◆ Collected data ◆

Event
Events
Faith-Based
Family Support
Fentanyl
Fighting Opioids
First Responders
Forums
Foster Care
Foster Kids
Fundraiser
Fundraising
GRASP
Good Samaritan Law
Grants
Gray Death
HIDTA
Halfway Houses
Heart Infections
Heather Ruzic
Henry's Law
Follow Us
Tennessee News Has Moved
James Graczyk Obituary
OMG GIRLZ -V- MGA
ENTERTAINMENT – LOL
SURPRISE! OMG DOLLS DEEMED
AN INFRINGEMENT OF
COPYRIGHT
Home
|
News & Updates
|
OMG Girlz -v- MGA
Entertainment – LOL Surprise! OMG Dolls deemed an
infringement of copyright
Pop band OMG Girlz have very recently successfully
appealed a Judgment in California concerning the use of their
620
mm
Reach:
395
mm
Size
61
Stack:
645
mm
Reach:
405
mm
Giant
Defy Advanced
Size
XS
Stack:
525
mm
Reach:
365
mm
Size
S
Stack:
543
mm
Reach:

---

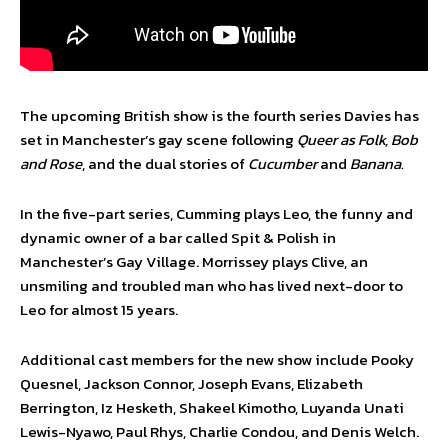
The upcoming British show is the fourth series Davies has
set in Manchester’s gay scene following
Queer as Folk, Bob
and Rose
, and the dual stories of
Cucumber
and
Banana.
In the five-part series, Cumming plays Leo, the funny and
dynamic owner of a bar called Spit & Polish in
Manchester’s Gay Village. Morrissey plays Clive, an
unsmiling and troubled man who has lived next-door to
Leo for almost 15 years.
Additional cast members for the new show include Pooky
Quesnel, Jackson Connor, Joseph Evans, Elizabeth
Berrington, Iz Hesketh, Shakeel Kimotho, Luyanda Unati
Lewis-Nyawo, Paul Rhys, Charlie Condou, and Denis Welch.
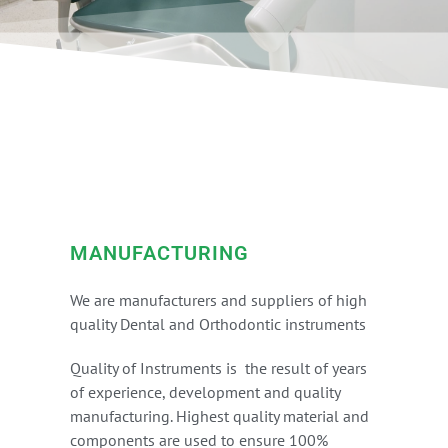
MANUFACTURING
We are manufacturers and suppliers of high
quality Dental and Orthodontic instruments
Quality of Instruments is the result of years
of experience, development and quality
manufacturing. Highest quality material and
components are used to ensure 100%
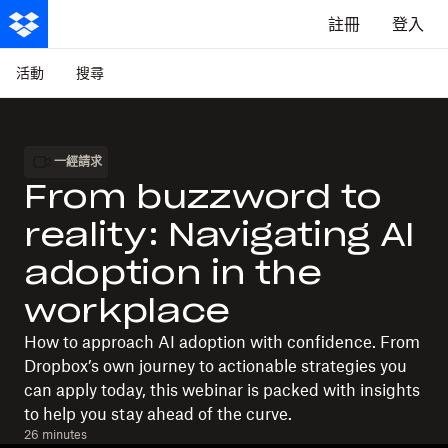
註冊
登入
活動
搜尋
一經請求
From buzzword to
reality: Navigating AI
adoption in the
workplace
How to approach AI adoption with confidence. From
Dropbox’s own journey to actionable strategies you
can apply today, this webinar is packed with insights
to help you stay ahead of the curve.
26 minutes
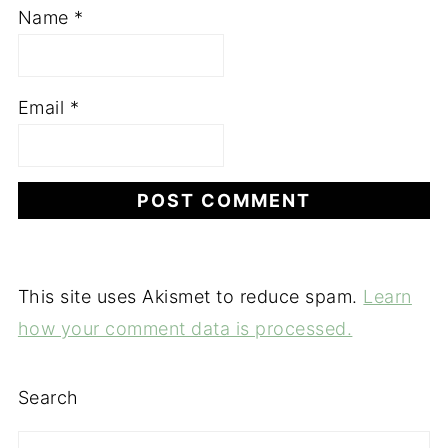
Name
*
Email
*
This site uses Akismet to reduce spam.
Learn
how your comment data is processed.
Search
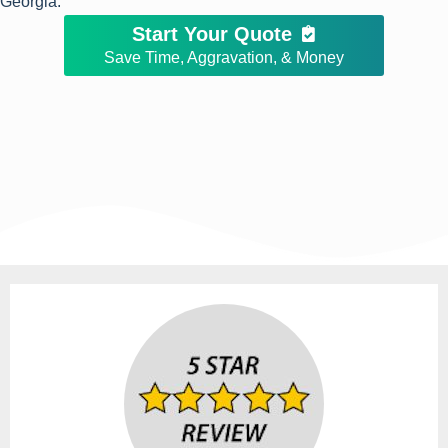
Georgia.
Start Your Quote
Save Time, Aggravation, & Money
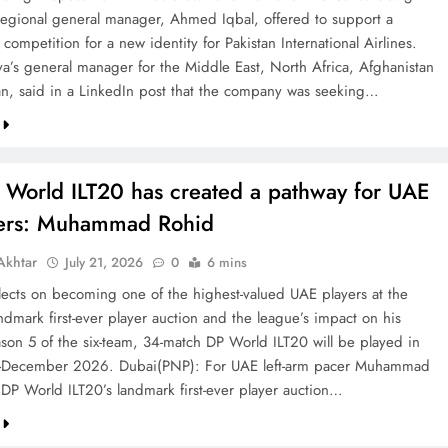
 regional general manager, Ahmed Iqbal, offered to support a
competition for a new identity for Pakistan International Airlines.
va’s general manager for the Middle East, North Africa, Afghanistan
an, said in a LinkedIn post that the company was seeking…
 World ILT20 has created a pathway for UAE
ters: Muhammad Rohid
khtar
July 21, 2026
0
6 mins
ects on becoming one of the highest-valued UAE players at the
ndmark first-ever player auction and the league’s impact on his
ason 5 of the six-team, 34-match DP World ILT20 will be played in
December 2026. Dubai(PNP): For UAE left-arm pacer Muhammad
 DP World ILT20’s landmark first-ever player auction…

◆ What to work on ◆
What you return must match the lines above from the one with "Lewis-Nyawo, Paul Rhys, Charlie" through the one with "How to approach" exactly, with both ends included and the pictures excluded.

◆ Answer space ◆
Lewis-Nyawo, Paul Rhys, Charlie Condou, and Denis Welch.
MANUFACTURING
We are manufacturers and suppliers of high
quality Dental and Orthodontic instruments
Quality of Instruments is the result of years
of experience, development and quality
manufacturing. Highest quality material and
components are used to ensure 100%
註冊
登入
活動
搜尋
一經請求
From buzzword to
reality: Navigating AI
adoption in the
workplace
How to approach AI adoption with confidence. From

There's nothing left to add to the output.